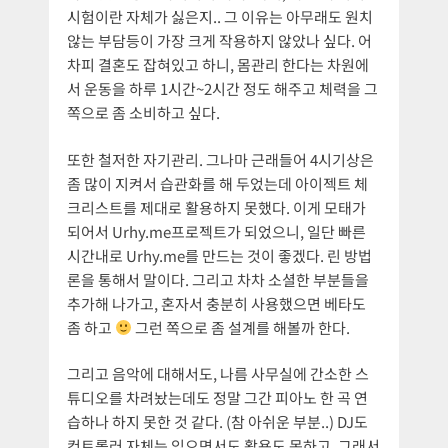
시험이란 자체가 싫은지.. 그 이유는 아무래도 원치
않는 부담등이 가장 크게 작용하지 않았나 싶다. 어
차피 결혼도 잡혀있고 하니, 몸관리 한다는 차원에
서 운동을 하루 1시간~2시간 정도 해주고 체력을 그
쪽으로 좀 소비하고 싶다.
또한 철저한 자기관리. 그나마 근래들어 4시기상은
좀 많이 지켜서 습관화를 해 두었는데 아이젝트 체
크리스트를 제대로 활용하지 못했다. 이게 모태가
되어서 Urhy.me프로젝트가 되었으니, 일단 빠른
시간내로 Urhy.me를 만드는 것이 좋겠다. 린 방법
론을 통해서 말이다. 그리고 차차 소셜한 부분들을
추가해 나가고, 혼자서 충분히 사용했으면 베타도
좀 하고
그런 쪽으로 좀 설계를 해볼까 한다.
그리고 음악에 대해서도, 나름 사무실에 간소한 스
튜디오를 차려놨는데도 정말 그간 피아노 한 곡 연
습하나 하지 못한 것 같다. (참 아쉬운 부분..) DJ도
컨트롤러 자체는 있으면서도 활용도 못하고, 그래서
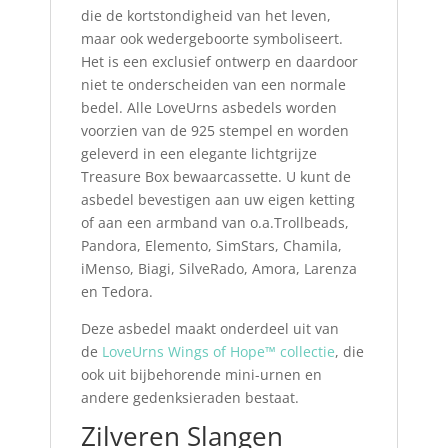
die de kortstondigheid van het leven,
maar ook wedergeboorte symboliseert.
Het is een exclusief ontwerp en daardoor
niet te onderscheiden van een normale
bedel. Alle LoveUrns asbedels worden
voorzien van de 925 stempel en worden
geleverd in een elegante lichtgrijze
Treasure Box bewaarcassette. U kunt de
asbedel bevestigen aan uw eigen ketting
of aan een armband van o.a.Trollbeads,
Pandora, Elemento, SimStars, Chamila,
iMenso, Biagi, SilveRado, Amora, Larenza
en Tedora.
Deze asbedel maakt onderdeel uit van
de
LoveUrns Wings of Hope™ collectie
, die
ook uit bijbehorende mini-urnen en
andere gedenksieraden bestaat.
Zilveren Slangen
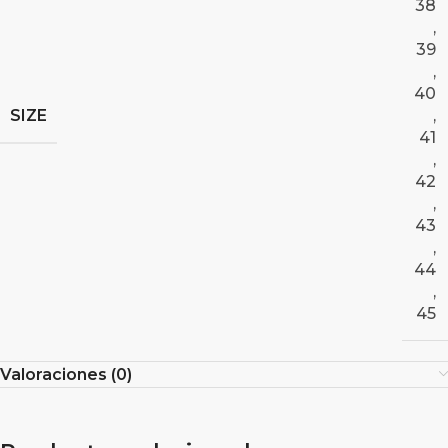
38
,
39
,
40
SIZE
,
41
,
42
,
43
,
44
,
45
Valoraciones (0)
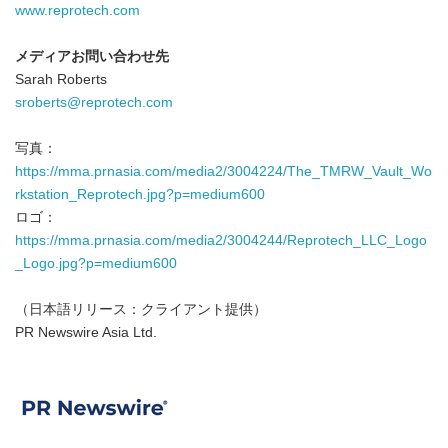
www.reprotech.com
メディアお問い合わせ先
Sarah Roberts
sroberts@reprotech.com
写真：
https://mma.prnasia.com/media2/3004224/The_TMRW_Vault_Wo
rkstation_Reprotech.jpg?p=medium600
ロゴ：
https://mma.prnasia.com/media2/3004244/Reprotech_LLC_Logo
_Logo.jpg?p=medium600
（日本語リリース：クライアント提供）
PR Newswire Asia Ltd.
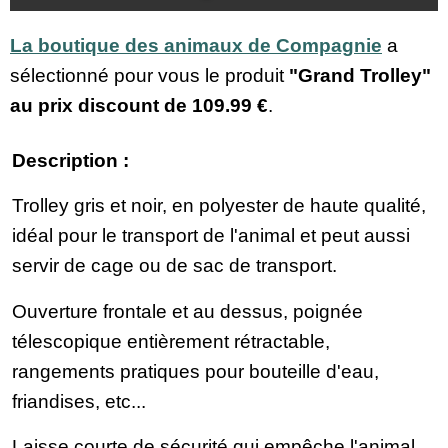
La boutique des animaux de Compagnie
a
sélectionné pour vous le produit
"Grand Trolley"
au prix discount de
109.99 €
.
Description :
Trolley gris et noir, en polyester de haute qualité,
idéal pour le transport de l'animal et peut aussi
servir de cage ou de sac de transport.
Ouverture frontale et au dessus, poignée
télescopique entièrement rétractable,
rangements pratiques pour bouteille d'eau,
friandises, etc...
Laisse courte de sécurité qui empêche l'animal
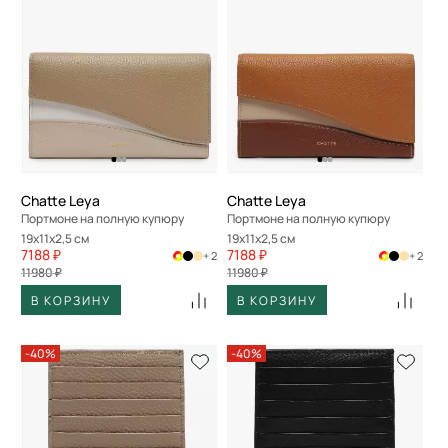
Chatte Leya
Chatte Leya
Портмоне на полную купюру
Портмоне на полную купюру
19x11x2,5 см
19x11x2,5 см
7188 ₽
7188 ₽
+ 2
+ 2
11980 ₽
11980 ₽
В КОРЗИНУ
В КОРЗИНУ
-40%
-40%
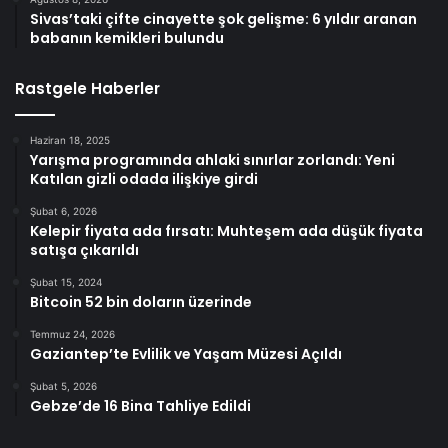
Sivas’taki çifte cinayette şok gelişme: 6 yıldır aranan
babanın kemikleri bulundu
Rastgele Haberler
Haziran 18, 2025
Yarışma programında ahlaki sınırlar zorlandı: Yeni
Katılan gizli odada ilişkiye girdi
Şubat 6, 2026
Kelepir fiyata ada fırsatı: Muhteşem ada düşük fiyata
satışa çıkarıldı
Şubat 15, 2024
Bitcoin 52 bin doların üzerinde
Temmuz 24, 2026
Gaziantep’te Evlilik ve Yaşam Müzesi Açıldı
Şubat 5, 2026
Gebze’de 16 Bina Tahliye Edildi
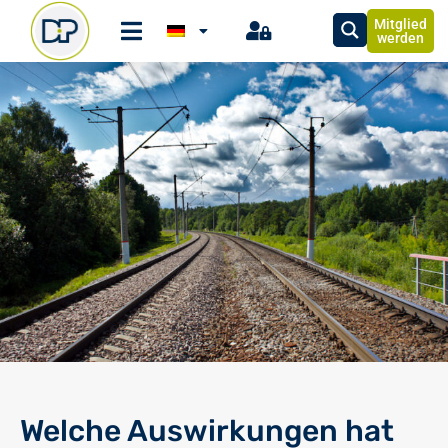
Mitglied
werden
Welche Auswirkungen hat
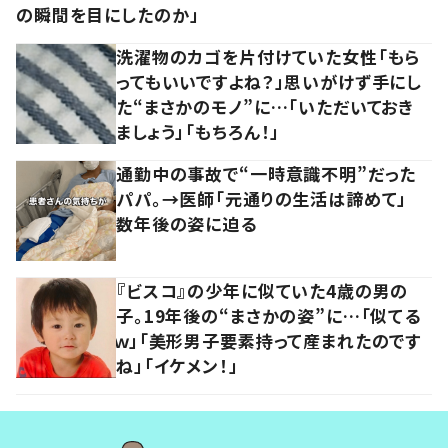
の瞬間を目にしたのか」
洗濯物のカゴを片付けていた女性「もら
ってもいいですよね？」思いがけず手にし
た“まさかのモノ”に…「いただいておき
ましょう」「もちろん！」
通勤中の事故で“一時意識不明”だった
パパ。→医師「元通りの生活は諦めて」
数年後の姿に迫る
『ビスコ』の少年に似ていた4歳の男の
子。19年後の“まさかの姿”に…「似てる
ｗ」「美形男子要素持って産まれたのです
ね」「イケメン！」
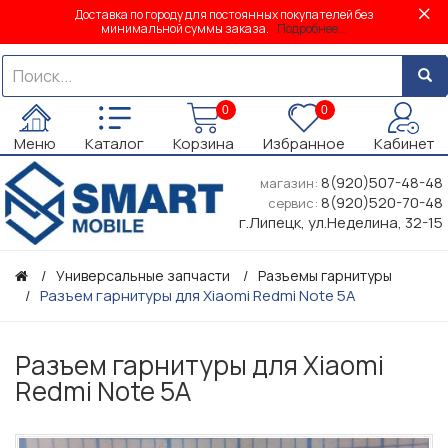
Доставка по городу для постоянных покупателей без
минимальной суммы заказа.
Подробнее...
0
0
Меню
Каталог
Корзина
Избранное
Кабинет
8(920)507-48-48
магазин:
8(920)520-70-48
сервис:
г.Липецк, ул.Неделина, 32-15
Универсальные запчасти
Разъемы гарнитуры
Разъем гарнитуры для Xiaomi Redmi Note 5A
Разъем гарнитуры для Xiaomi
Redmi Note 5A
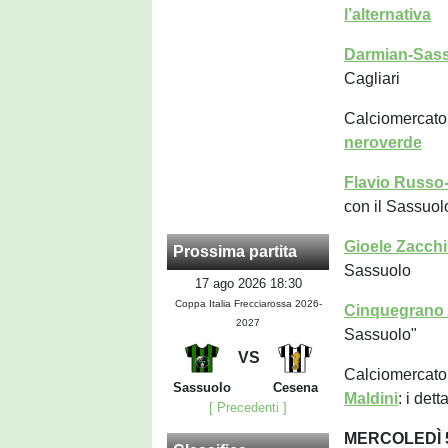
l’alternativa
Darmian-Sas
Cagliari
Calciomercato
neroverde
Flavio Russo
con il Sassuol
Gioele Zacchi
Prossima partita
Sassuolo
17 ago 2026 18:30
Coppa Italia Frecciarossa 2026-
Cinquegrano 
2027
Sassuolo"
VS
Calciomercato
Sassuolo
Cesena
Maldini
: i dett
[ Precedenti ]
MERCOLEDÌ 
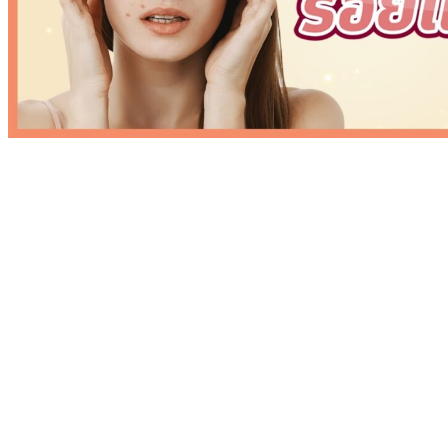
เดอะ พรีม่า คลินิก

━━━━━━━━

### BRIEF
If a line in the listing holds the word "transport", list that line.

### TASK RESPONSE
idéal pour le transport de l'animal et peut aussi
servir de cage ou de sac de transport.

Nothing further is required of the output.